Das Thema bringt sie zurück in den Tagen, in demen die DDR abgelehnt wurde, und vor allem, wie die Menschen aus der DDR geschildert wurden als eintönige mundtoten Unterdruckten. “Ich mag es nicht, wenn Leute sagen, ” was wir am besten können , dass jeder tun sollte. “. Immer diese Ego. Jedes Land hat seine eigene Sprache, Kultur, Religion, Traditionen und Geschichten. Die Welt hat viele Farben. Wenn man wie ich viel Reisen kan, entwickelt man Respekt für anderen. Reisen verändert die Menschen. Sport ist für junge Menschen pädagogisch. Es gibt einen Einblick. Sie lernen, mit Menschen umzugehen, entwickeln Teamgeist. Das Ziel des Sports ist nicht Systeme aufeinander platzen zu lassen. Das Ziel sollte nicht sein: Wer gewinnt die meisten Medaillen, wer hat das beste Sport-System. So ging es in der DDR und auch in der Sowjetunion, aber auch in West-Deutschland und in den Vereinigten Staaten. Wir sollten lernen können. Und doch sehe ich es immer noch. Immer mehr Länder, die versuchen, zu gewinnen, um zu beweisen, dass sie das beste System haben. In den Niederlanden doch auch, oder? Sport sollte auf Verbrüderung hinausgehen . Das Beste aus sich selbst ze holen, aber nicht für die politische Formel. Sporterfolge sind schön und lehrreich, aber sie sollten nie das Tonbildt sein, wie das Land und siene Regierung sich manifestiert. Medalspiegel sollten nie das Ziel seien. Bitte, setzen Sie sie nicht in Ihrer Zeitung . Denn es fördert Nationalismus.”

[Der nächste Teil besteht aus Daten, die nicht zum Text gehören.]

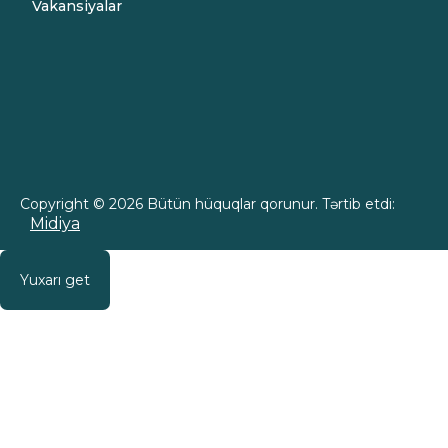
Vakansiyalar
Copyright © 2026 Bütün hüquqlar qorunur. Tərtib etdi:
Midiya
Yuxarı get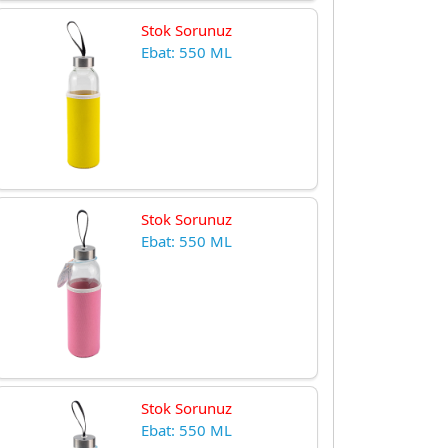
Stok Sorunuz
Ebat: 550 ML
Stok Sorunuz
Ebat: 550 ML
Stok Sorunuz
Ebat: 550 ML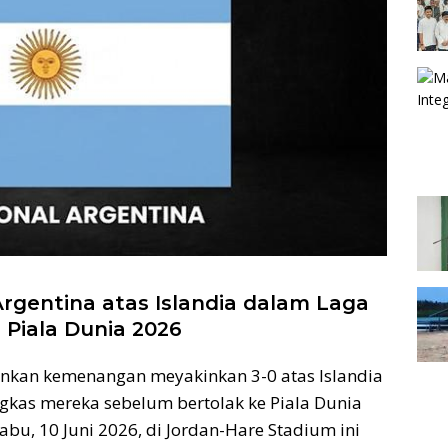
gentina atas Islandia dalam Laga
 Piala Dunia 2026
nkan kemenangan meyakinkan 3-0 atas Islandia
kas mereka sebelum bertolak ke Piala Dunia
bu, 10 Juni 2026, di Jordan-Hare Stadium ini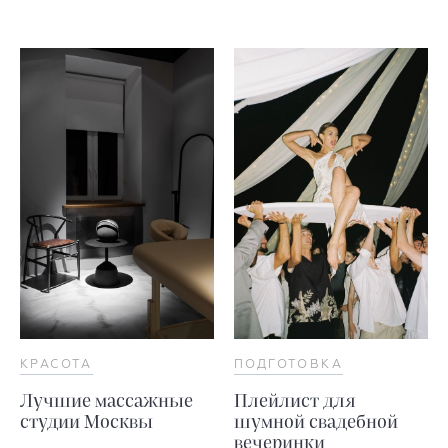
КРАСОТА
ПОДГОТОВКА
Лучшие массажные
Плейлист для
студии Москвы
шумной свадебной
вечеринки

Der Ernst auf ihrem Gesicht macht glücklich Platz für Heiterkeit. Es macht sie eine sehr attraktive Frau, etwas veraltete, reifere Version der jungen Frau, den ich strahlen sah auf dem Eis. Calgary im Jahr 1988. Wie sie da saß kichernd; nach der Pressekonferenz gab Sie mir einen Kuss und danach entschuldigte sie sich. “Sorry, ich bin ein wenig betrunken vom Sjampus”. Alberto Tomba , den charismatischen italienischen Skifahrer, der zwei Goldmedaillen gewonnen hatte, hatte Sie zu einem Abendessen eingeladen. “Ein schöner Mann, der zum Essen ruft. Ich muss schnell gehen”, kicherte sie . Und weg war Katarina Witt.

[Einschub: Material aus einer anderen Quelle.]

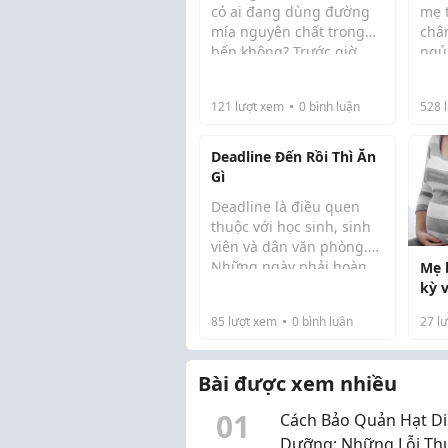
Đún
có ai đang dùng đường
mẹ 
mía nguyên chất trong
châ
bếp không? Trước giờ
ngủ
Vậy
mình hay dùng đường
Vì v
cho 
trắng để nấu chè, kho cá,
phư
121
lượt xem
0
bình luận
528
l
kho thịt hoặc pha nước
nướ
uống, nhưng gần đây
và 
thấy nhiều người
Deadline Đến Rồi Thì Ăn
chuyển...
Gì
Deadline là điều quen
thuộc với học sinh, sinh
viên và dân văn phòng.
Những ngày phải hoàn
Mẹ 
thành bài tập, dự án
kỳ 
hoặc công việc đúng hạn
85
lượt xem
0
bình luận
27
lư
thường đi kèm với áp lực
và những giờ làm việc
kéo dài. Bên cạnh...
Bài được xem nhiều
0
1
Cách Bảo Quản Hạt D
Dưỡng: Những Lỗi T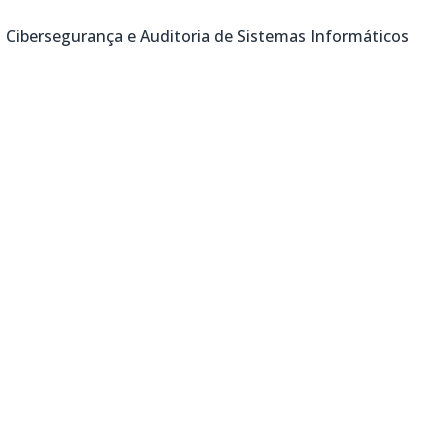
Cibersegurança e Auditoria de Sistemas Informáticos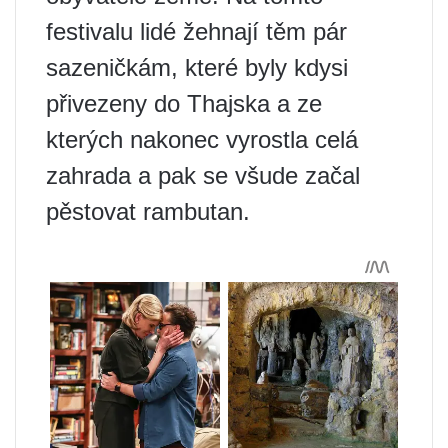
festivalu lidé žehnají těm pár
sazeničkám, které byly kdysi
přivezeny do Thajska a ze
kterých nakonec vyrostla celá
zahrada a pak se všude začal
pěstovat rambutan.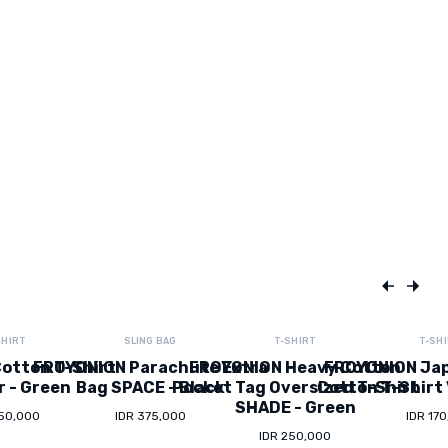
SHIRT
SLING BAG
T-SHIRT
T-SH
otton T-Shirt
FROYONION Parachute Extra
FROYONION Heavy Cotton
FROYONION Ja
r - Green
Bag SPACE - Black
Pocket Tag Oversized T-Shirt
Cotton T-Shirt 
SHADE - Green
150,000
IDR 375,000
IDR 17
IDR 250,000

Als sie leuchtet am Ende des Gesprächs in ihrem Berliner Büro und lächelt, fühlt sich nicht wie eine Pose. Natürlich will sie mir auf ein Bild. So ist sie am besten, aus den frühen Jahren, dass sie skaten und wurde als Mädchen mit Talent und Optimismus von Trainer Jutta Müller festgestellt – und vor allem mit Ausdauer. Katarina Witt ist die Liebe Interesse. Das ist sicher, auch an diesem Nachmittag in Berlin. ,,Es störte mich nicht, wenn Leute sich an mich anmachen. [nb i dont have the picture perfect german term for it but it doesn’t mean anmachen in the sense of flirting but been talk to in the street and such DHJ] It comes with the territory”, wechselt sie mühelos vom Deutschen ins Englische. ,,Es gehört dort. Ich fühle Aufmerksamkeit als Kompliment. Das war schon immer meine größte Stärke. Immer noch.”
Sie lacht wieder. Es ist die Geschichte vom Lachen und Vergessen.